──────── Entrées présentées

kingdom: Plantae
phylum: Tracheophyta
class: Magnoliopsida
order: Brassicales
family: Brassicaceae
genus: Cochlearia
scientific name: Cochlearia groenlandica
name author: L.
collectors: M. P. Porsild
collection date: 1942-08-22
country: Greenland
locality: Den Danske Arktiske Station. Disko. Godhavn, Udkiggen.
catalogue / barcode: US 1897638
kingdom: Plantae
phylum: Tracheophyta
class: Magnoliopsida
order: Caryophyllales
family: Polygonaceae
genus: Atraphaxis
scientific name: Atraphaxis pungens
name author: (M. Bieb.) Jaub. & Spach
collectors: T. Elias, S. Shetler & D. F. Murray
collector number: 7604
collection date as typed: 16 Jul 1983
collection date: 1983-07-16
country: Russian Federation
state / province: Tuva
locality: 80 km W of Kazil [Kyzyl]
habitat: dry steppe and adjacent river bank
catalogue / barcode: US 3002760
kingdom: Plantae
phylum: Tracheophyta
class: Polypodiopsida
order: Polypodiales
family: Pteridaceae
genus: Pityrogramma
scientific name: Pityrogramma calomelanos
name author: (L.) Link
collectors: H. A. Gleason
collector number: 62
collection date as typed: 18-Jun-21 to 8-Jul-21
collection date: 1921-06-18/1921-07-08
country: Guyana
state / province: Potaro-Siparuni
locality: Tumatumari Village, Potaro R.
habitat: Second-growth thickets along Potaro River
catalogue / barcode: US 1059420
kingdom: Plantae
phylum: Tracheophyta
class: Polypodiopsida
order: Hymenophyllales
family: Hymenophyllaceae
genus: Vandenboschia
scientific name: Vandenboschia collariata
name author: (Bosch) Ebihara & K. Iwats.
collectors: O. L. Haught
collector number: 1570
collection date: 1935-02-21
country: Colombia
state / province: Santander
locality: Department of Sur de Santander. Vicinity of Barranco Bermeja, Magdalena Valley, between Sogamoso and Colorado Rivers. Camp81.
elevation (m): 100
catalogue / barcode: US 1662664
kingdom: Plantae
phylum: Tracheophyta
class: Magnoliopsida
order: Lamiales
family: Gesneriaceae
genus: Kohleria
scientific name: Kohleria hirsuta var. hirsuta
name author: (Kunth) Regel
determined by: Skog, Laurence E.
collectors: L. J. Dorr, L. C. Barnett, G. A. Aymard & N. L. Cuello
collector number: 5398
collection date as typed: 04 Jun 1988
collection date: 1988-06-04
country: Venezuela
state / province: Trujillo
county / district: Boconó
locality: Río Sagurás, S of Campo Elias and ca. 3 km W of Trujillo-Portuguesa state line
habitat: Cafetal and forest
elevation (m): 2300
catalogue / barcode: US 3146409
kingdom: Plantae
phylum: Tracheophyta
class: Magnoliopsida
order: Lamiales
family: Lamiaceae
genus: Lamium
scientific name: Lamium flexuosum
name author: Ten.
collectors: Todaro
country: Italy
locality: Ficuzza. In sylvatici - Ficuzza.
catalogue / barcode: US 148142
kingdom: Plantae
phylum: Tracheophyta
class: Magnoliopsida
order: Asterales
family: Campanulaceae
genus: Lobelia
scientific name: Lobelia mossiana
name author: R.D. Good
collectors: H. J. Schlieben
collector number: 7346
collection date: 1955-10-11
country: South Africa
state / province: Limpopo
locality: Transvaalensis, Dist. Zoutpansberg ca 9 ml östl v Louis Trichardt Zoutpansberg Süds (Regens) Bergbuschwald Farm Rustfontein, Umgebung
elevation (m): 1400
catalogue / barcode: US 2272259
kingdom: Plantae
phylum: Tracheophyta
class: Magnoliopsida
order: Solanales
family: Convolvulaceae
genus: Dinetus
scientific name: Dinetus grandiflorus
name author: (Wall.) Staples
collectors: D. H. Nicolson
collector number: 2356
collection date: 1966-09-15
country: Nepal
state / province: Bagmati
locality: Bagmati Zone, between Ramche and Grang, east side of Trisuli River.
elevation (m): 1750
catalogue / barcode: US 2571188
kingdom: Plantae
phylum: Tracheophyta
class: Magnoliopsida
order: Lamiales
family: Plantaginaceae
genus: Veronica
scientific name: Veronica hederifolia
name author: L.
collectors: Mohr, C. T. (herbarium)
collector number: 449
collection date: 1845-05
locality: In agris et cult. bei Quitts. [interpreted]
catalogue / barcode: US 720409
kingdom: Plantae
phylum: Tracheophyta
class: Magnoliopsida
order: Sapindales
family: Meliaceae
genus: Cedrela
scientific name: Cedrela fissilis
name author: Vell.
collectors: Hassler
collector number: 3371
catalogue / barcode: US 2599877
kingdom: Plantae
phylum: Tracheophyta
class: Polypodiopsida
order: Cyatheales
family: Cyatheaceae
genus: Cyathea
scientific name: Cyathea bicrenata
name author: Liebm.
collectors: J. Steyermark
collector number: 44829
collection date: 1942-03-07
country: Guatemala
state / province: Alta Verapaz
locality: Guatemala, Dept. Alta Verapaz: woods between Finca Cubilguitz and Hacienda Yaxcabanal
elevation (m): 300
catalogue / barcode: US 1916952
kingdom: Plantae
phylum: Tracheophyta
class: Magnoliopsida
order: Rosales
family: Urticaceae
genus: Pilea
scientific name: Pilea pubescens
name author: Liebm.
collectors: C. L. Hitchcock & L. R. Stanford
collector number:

────────────────

▶ Exercice court: Repérez dans les entrées chaque ligne contenant la chaîne « state » en respectant la casse, puis recopiez ces lignes.

▶ Résultat de l'exercice:
state / province: Tuva
state / province: Potaro-Siparuni
state / province: Santander
state / province: Trujillo
locality: Río Sagurás, S of Campo Elias and ca. 3 km W of Trujillo-Portuguesa state line
state / province: Limpopo
state / province: Bagmati
state / province: Alta Verapaz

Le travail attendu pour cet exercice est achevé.